== WHAT TO WORK ON ==
A faithful copy of the data is the goal; set it down exactly, without the images.

== INFORMATION SUPPLIED ==
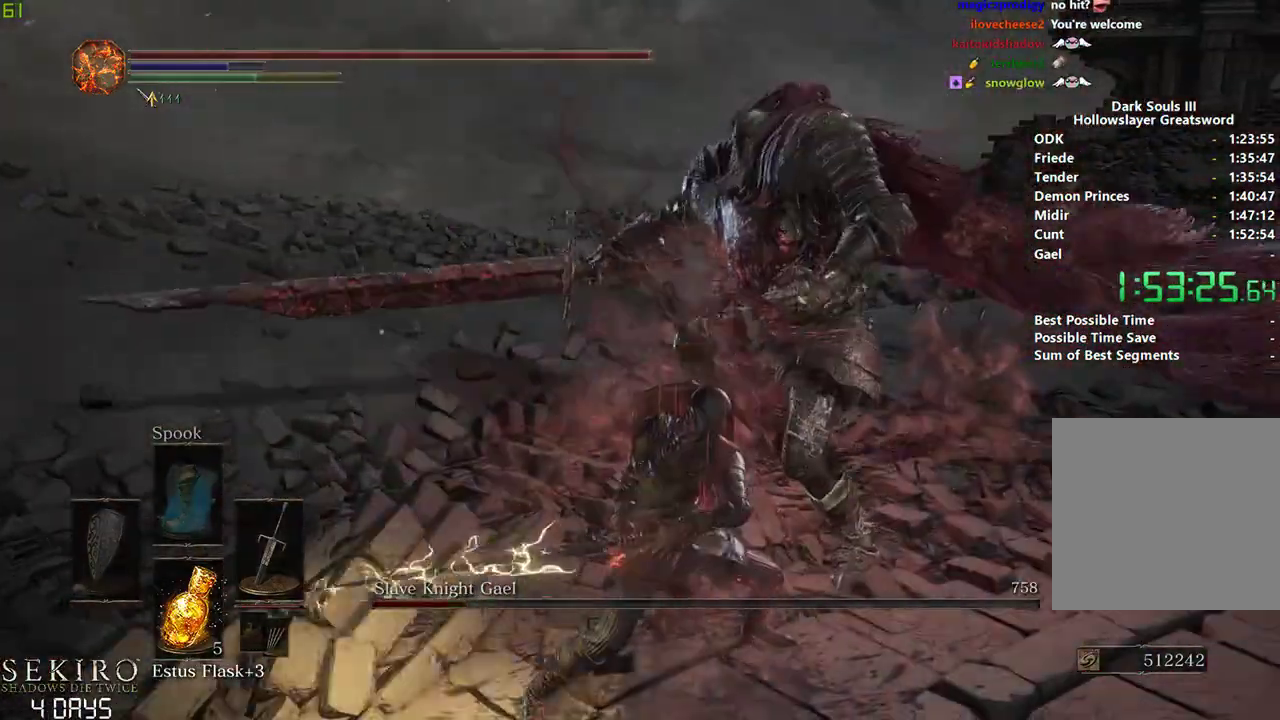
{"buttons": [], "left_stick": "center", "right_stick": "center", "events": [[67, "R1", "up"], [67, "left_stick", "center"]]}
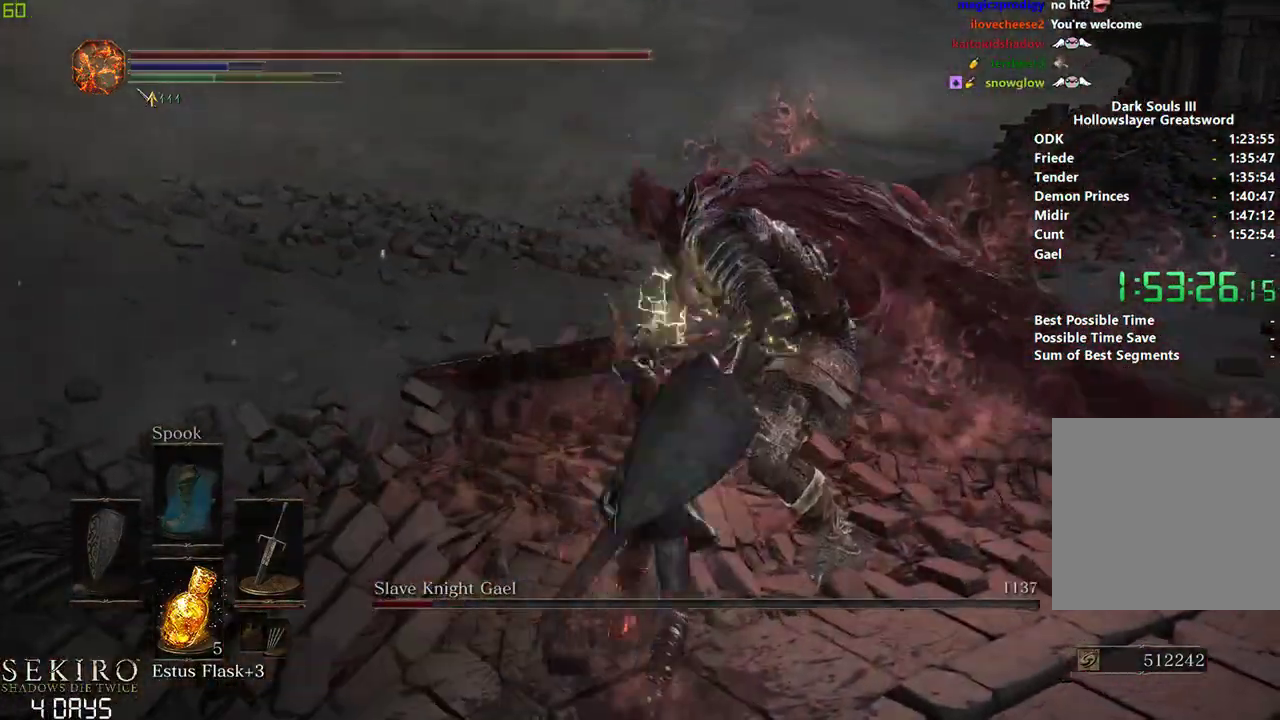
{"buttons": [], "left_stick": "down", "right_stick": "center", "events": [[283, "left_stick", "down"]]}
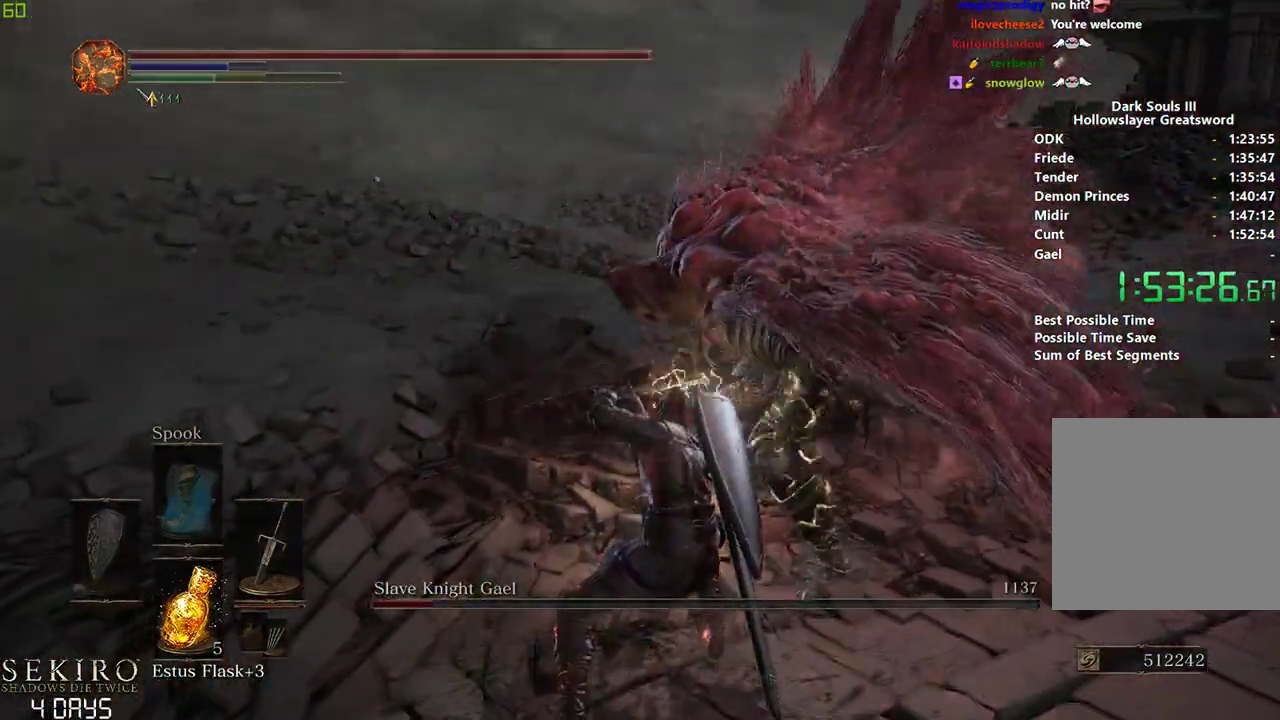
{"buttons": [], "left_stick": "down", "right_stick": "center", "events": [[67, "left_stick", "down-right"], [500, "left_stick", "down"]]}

== RESPONSE BELOW ==
{"buttons": [], "left_stick": "center", "right_stick": "center", "events": [[67, "R1", "up"], [67, "left_stick", "center"]]}
{"buttons": [], "left_stick": "down", "right_stick": "center", "events": [[283, "left_stick", "down"]]}
{"buttons": [], "left_stick": "down", "right_stick": "center", "events": [[67, "left_stick", "down-right"], [500, "left_stick", "down"]]}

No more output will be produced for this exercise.